2023年1月12日、モンキーフリップは『華甲』と言う名のモデルをリリースする。

デジタル大辞泉によると「華甲」とは、「華」の字を分解すると六つの「十」と「一」とになり、「甲」は甲子きのえねで十干と十二支のそれぞれの最初を指すところから数え年61歳の称。つまり人間が生まれて、60年経った時にそう呼ばれると言う言葉である。

そして、僕はこの日、60歳を迎える。

僕がMonkeyFlipをオープンさせたのは、今から27年ほど前、1996年6月14日である。そして、MonkeyFlipは1997年4月にはじめてのオリジナルをリリースした。以来、発売を重ねてきたモデルはいくつになるのだろう……これまで数えたこともないし、これからも数えることはないが、毎年10モデルは確実に発表してきたから、最低でも270モデルをこの世に送り出している(コラボレーションモデルを入れれば、300モデルはゆうに超えているだろう)。

その中で個人的に想い入れの強いモデルのひとつに『wick-it』がある。
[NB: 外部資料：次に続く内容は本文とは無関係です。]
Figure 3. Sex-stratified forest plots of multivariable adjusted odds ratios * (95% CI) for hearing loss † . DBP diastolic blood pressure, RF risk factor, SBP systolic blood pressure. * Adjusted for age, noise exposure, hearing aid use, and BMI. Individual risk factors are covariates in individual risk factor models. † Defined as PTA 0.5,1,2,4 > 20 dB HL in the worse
「MonkeyFlip ROSSO」が「Super MonkeyFlip」という名前だったときに、プラスチック枠を得意としてきたMonkeyFlipがはじめてドロップした、ステンレス1枚から切り抜いて作ったモデルだ。

得意分野から外れていたので、正直、売れ行きに関してはあまり期待をしていなかった。にも関わらず、『wick-it』は大好評となり、瞬く間にソルドアウト。MonkeyFlipのはじめてのヒットモデルとなった。また、再販をしないことを信条としていた僕が、強いリクエストの声に押され『wick-it R』『wick-it 01』とはじめて再リリースを重ねたもの、このモデルだ。

ばかりではなく。2008年には、素材をステンレスからチタンに変えて、また名前も『雷火』と変えて、4度目のドロップ。さらに2013年、「雷火 TRIBUTE」をテーマに素材をプラスチックに変えた4つのモデル、『雷火-輪』『雷火-廻』『雷火-転』『雷火-生』までドロップしている。

この想い出深き『wick-it』の、あるいは『雷火』の2023年バージョンが『華甲』である。現在のビックシェイプというトレンドを捉えつつ、すでに遠近がマストになっている僕の現実も踏まえつつ、いま僕が欲しい『wick-it』あるいは『雷火』をデザインをした。

カラー展開はベーシックな、ブラック、ガンメタ、ラゴールドに、還暦記念としてのレッドを加えた4色。

還暦は「また暦が還った(かえった)、生まれ変わりの時」とも言われている。この生まれ変わりの年の、自分の誕生日に、想い出深いモデルの進化バージョンをリリースできること、心より嬉しく思う。

皆さま、『華甲』をよろしくお願いします!

<文責:猿頭★岸>

追記
ちなみに付属するメガネ拭きのデザインは、猿(マントヒヒ)にも、龍にも見えるようにデザインをしたつもりである。